── GIVEN RECORDS ──

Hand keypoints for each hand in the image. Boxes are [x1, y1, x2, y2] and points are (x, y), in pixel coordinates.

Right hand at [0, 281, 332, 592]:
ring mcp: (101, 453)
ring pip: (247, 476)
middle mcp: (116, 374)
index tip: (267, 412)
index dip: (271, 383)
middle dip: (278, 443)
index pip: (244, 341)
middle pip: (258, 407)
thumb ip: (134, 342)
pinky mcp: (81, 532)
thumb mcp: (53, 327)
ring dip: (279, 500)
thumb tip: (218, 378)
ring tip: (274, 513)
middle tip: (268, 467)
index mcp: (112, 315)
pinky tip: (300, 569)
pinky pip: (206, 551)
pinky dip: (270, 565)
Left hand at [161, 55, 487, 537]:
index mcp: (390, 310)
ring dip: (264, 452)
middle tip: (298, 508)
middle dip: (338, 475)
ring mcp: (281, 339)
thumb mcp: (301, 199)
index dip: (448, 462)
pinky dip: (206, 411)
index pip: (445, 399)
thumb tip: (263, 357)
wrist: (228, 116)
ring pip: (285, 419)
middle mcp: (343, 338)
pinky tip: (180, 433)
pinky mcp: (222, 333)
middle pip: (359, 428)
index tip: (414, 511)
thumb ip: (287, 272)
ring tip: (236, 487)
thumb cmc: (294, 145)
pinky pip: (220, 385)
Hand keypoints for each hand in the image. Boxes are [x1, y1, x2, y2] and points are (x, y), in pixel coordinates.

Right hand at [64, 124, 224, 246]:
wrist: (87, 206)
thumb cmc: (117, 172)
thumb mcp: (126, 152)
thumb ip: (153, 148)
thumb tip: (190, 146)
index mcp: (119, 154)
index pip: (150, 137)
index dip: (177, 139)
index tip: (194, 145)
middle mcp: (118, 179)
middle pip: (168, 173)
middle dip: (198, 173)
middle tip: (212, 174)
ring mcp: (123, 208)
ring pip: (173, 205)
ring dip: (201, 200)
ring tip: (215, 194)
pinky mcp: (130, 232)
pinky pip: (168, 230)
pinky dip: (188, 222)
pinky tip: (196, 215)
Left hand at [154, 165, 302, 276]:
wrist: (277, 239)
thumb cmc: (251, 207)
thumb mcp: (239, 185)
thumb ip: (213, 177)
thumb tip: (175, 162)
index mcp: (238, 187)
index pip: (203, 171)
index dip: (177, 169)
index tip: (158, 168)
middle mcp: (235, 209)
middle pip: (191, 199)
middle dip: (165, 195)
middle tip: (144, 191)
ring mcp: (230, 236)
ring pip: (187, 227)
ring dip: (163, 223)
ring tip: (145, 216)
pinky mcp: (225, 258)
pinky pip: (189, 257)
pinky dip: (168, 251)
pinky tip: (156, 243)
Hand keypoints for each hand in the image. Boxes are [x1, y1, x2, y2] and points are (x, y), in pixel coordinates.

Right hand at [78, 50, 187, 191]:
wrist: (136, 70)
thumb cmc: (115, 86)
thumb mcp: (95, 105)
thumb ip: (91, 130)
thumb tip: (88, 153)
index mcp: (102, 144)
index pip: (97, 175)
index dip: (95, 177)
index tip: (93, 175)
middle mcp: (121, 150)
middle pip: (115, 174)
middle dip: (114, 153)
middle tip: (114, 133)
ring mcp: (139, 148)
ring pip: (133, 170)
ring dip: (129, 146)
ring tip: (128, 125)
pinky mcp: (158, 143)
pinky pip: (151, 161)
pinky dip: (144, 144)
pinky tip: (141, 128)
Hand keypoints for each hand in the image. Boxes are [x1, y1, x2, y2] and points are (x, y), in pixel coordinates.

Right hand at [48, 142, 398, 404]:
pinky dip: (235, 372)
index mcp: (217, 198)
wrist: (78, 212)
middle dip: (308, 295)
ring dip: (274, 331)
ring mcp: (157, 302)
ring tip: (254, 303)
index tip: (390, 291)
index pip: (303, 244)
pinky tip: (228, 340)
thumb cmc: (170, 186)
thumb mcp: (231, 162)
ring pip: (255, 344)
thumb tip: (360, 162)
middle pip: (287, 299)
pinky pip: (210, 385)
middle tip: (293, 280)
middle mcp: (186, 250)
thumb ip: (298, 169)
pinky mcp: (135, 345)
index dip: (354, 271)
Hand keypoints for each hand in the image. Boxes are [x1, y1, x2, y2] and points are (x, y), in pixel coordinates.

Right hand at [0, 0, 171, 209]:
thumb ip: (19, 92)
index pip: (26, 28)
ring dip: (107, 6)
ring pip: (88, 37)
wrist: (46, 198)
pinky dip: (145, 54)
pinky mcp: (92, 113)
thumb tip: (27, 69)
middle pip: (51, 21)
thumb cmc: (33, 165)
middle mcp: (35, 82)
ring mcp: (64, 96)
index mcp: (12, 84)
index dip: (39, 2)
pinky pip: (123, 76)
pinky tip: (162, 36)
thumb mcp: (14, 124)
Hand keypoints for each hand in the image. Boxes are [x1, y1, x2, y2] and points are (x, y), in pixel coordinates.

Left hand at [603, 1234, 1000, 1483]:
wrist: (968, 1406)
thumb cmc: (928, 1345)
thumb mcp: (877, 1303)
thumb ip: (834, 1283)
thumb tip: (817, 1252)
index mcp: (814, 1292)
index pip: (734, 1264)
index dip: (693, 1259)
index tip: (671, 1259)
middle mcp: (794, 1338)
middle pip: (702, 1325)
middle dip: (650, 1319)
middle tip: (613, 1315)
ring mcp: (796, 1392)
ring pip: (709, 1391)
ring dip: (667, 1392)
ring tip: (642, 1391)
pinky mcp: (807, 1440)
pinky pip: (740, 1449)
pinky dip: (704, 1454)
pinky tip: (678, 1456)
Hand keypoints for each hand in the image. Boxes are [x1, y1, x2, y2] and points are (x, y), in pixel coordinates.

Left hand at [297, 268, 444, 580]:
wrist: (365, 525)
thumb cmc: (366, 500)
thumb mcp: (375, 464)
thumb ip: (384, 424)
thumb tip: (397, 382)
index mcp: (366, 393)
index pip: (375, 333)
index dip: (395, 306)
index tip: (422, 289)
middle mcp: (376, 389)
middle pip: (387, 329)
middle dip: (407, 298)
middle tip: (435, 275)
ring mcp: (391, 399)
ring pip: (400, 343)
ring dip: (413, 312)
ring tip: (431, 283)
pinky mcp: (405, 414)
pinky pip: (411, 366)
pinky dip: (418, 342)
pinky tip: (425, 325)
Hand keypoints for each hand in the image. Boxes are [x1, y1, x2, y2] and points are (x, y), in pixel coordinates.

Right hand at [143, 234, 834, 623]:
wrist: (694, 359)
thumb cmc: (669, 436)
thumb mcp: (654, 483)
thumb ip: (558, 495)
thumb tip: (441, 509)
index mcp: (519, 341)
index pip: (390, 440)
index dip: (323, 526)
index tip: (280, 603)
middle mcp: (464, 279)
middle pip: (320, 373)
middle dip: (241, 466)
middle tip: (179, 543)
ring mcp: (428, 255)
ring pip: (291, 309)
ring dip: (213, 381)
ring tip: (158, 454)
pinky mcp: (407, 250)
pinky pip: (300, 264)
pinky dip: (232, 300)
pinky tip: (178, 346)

───

PROBLEM - Take the lines above from the one containing "ring dip: (107, 6)" down to the one containing "pinky tip: (162, 36)", and transcribe them exactly, both ends included.

COMPLETED EXERCISE -
ring dip: (107, 6)
ring pip: (88, 37)
wrist: (46, 198)
pinky dip: (145, 54)
pinky mcp: (92, 113)
thumb tip: (27, 69)
middle pip: (51, 21)
thumb cmc: (33, 165)
middle mcp: (35, 82)
ring mcp: (64, 96)
index mcp: (12, 84)
index dip: (39, 2)
pinky pip: (123, 76)
pinky tip: (162, 36)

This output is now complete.